The Senate Judiciary Committee and Dr. Ford’s lawyers have now agreed to a hearing to go into her allegations. But even with emerging news that Kavanaugh may have sexually assaulted other women, the likelihood that this will result in a shelving of his nomination is far from certain. After all, Senate majority leader Mitch Mcconnell has spoken confidently of plowing through the judge’s confirmation to the Supreme Court. And this weekend, Judiciary Committee member Lindsay Graham indicated just how little consideration he’d give to Dr. Ford’s testimony—saying he can’t be expected to ruin a guy’s life based on an accusation.
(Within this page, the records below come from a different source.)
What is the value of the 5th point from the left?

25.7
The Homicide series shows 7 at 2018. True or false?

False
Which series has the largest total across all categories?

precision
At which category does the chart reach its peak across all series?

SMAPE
It’s plain that the pain Dr. Ford has suffered comes nowhere into the equation, and the myriad of dismissals that have sprouted in response to her allegations—it didn’t happen, all teenage boys attempt sexual assault, she didn’t report it immediately so it wasn’t that bad—serve to underscore some fundamental reasons for why that is. Our immediate default is not to trust women, despite the numbers showing how very many of them have suffered sexual violence and how minimal the cases of false claims are. But under that is a truer, more insidious belief: whatever horror has happened to women doesn’t really matter that much. Like childbirth and unequal wages, it seems wide swaths of society—even women themselveshave decided that the pain and injustice that comes with sexual assault is our lot in life and we shouldn’t make that much noise about it. It’s all just collateral damage to the ascension of a man, any man, who we’ve already decided to value more.
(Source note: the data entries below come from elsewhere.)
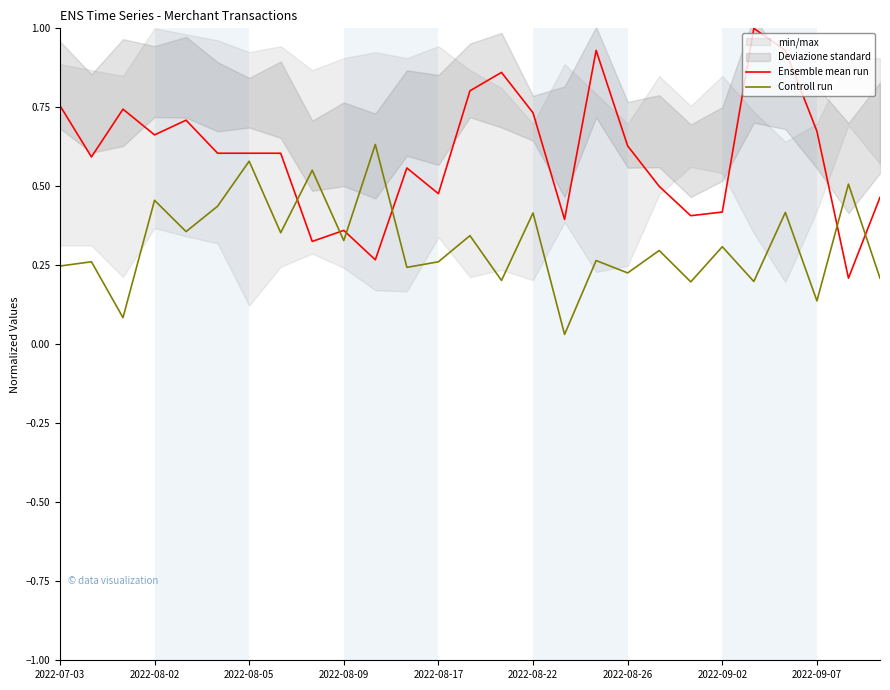

What is the approximate value of Controll run at 23?

0.4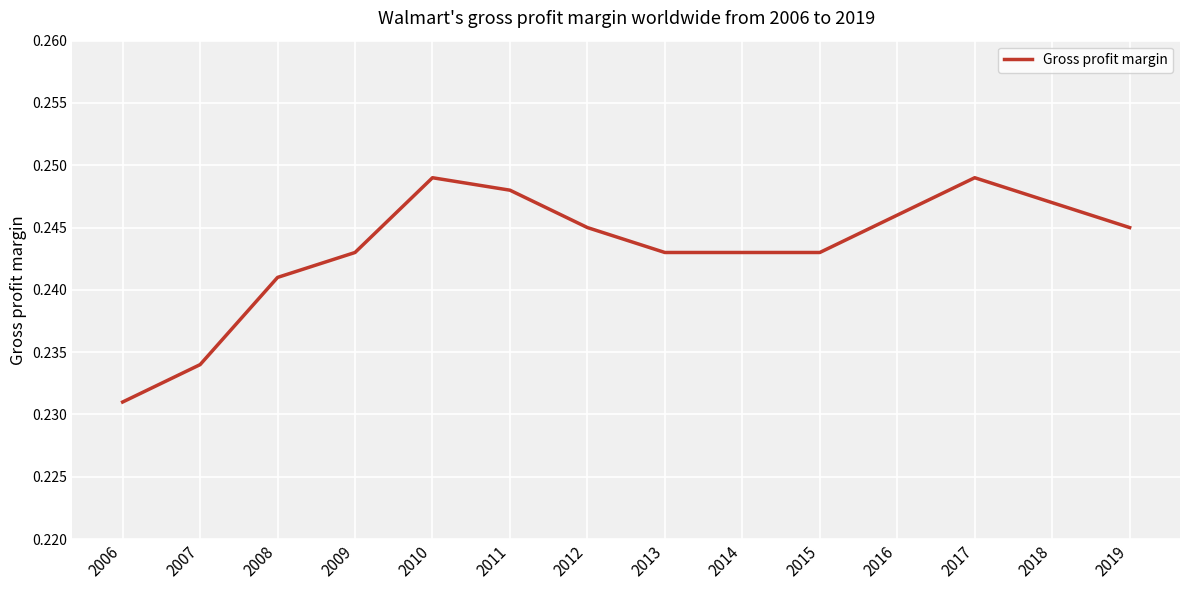

The value at 2017 is 0.4. True or false?

False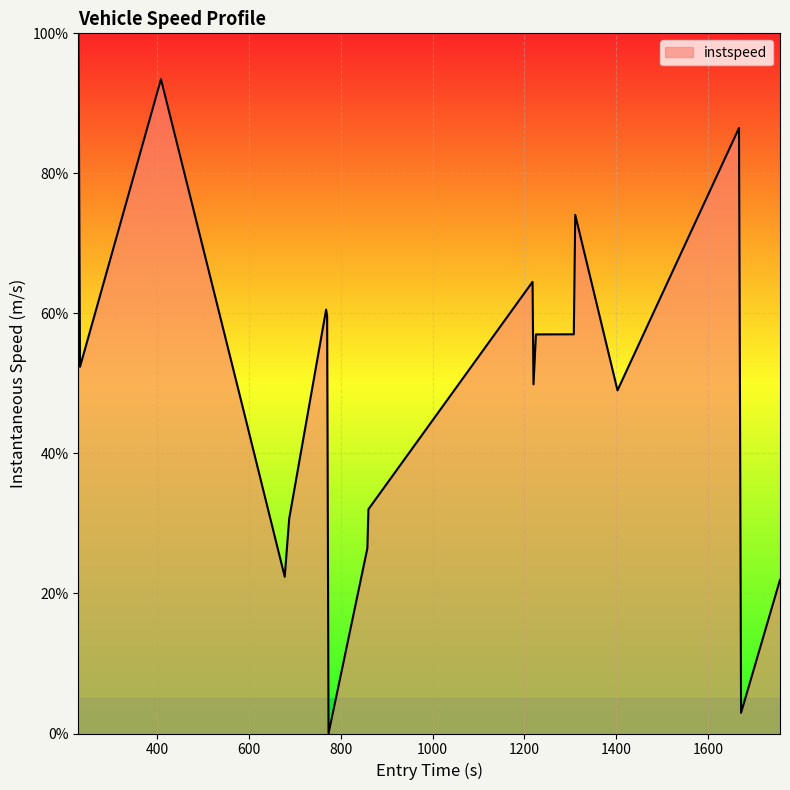

What is the greatest value displayed?

100.0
Those damages and how little we care about them have been on my mind ever since reading Elizabeth Bruening’s searing deep-dive into the 2006 rape of Amber Wyatt, a high school teenager who was ostracized by her classmates and town after being brutally attacked by two football players at 16 years old. The high-profile revisit of Amber’s story, which details the incredibly cruel treatment she received from everyone including the adult she immediately reported the incident to, led one of her classmates to reach out to and say ‘I’m sorry we all thought 6 months of sports was more important than your livelihood’. And isn’t that just the best summary of where we stand, a year after the #MeToo movement launched in earnest? No reward is too small for men to be entitled to or for women’s well-being to be sacrificed for.

That’s why, to me, the recent explanations of #WhyIDidntReport feel like catharsis for the women bravely sharing stories of (and reliving) their trauma, but not something that will motivate the empathy needed to dismantle those barriers to reporting. At this point, there can be no pretending that we don’t know just how widespread sexual assault is or how many victims it’s left to pick up the pieces of their splintered lives. We’d just rather not hear about it. If forced to acknowledge those who’ve been violated, we’re more than ready to chalk their trauma up as something that can be borne—and then dismiss it. Our unwillingness to see perpetrators experience any corresponding loss—like the ability to play a high school football game, make more millions, or serve for life on the highest court in the land—remains the most enduring roadblock to overcome.